O que fazer → No texto sobre o narrador em Cortázar, reescreva o trecho de "O presente artigo" a "tenha apenas observado.", trocando "artigo científico" por "estudo acadêmico".

Confira uma análise de como o narrador pós-moderno se apresenta na narrativa de Júlio Cortázar.

O texto publicado foi encaminhado por um usuário do site por meio do canal colaborativo Meu Artigo. Brasil Escola não se responsabiliza pelo conteúdo do artigo publicado, que é de total responsabilidade do autor . Para acessar os textos produzidos pelo site, acesse: https://www.brasilescola.com.

RESUMO

O presente artigo científico faz uma análise de como o narrador pós-moderno se apresenta na narrativa de Júlio Cortázar. Em uma verificação de autenticidade e na incomunicabilidade da experiência, veremos a dificuldade e a necessidade que esse narrador tem de narrar algo que ele vivenciou ou talvez tenha apenas observado.

PALAVRAS-CHAVE: Narrador. Experiência. Observação. Ação.

1 INTRODUÇÃO

Ao analisarmos o conto de Júlio Cortázar veremos como o narrador se coloca em relação aquilo que ele irá narrar, e como será o desenrolar da narrativa por ele narrada. Ao lermos o conto “As babas do diabo,” de Júlio Cortázar começa a surgir diversos tipos de narradores, no início vemos um narrador-escritor, um homem sentado em uma cadeira escrevendo à máquina, indeciso, confuso sem saber em que pessoa ele deve narrar determinado fato, então ele começa narrar, não o acontecimento, mas a dificuldade que ele encontra de contar uma determinada ação por ele vivenciada ou apenas observada. Podemos ver na citação do conto a seguir um narrador que é apresentado com um ser movido por uma vontade, um desejo imenso, porém sombrio de relatar algo que aconteceu:

Nunca se saberá como isto deve ser contado, se na primeira ou na segunda pessoa, usando a terceira do plural ou inventando constantemente formas que não servirão para nada […] Então tenho que escrever. Algum de nós tem que escrever, se é que isto vai ser contado […] De repente me pergunto por que tenho de contar isto, mas se a gente começa a se perguntar por que faz tudo o que faz, se a gente se pergunta apenas por que aceita um convite para jantar[...] Já sei que o mais difícil vai ser encontrar a maneira de contar, e não tenho medo de me repetir(CORTÁZAR, 2009, p. 01)

Dados fornecidos →
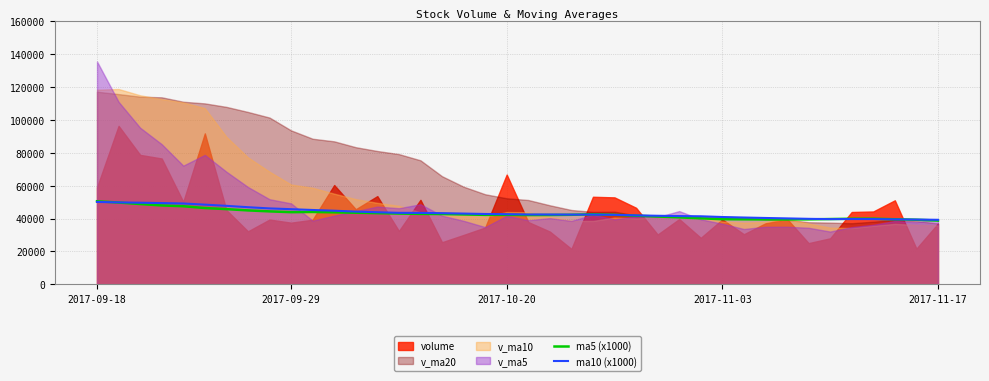

What is the minimum value for ma10 (x1000)?

39225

Solução do exercício →
O presente estudo acadêmico faz uma análise de como o narrador pós-moderno se apresenta na narrativa de Júlio Cortázar. Em uma verificação de autenticidade e na incomunicabilidade da experiência, veremos a dificuldade e a necessidade que esse narrador tem de narrar algo que ele vivenciou ou talvez tenha apenas observado.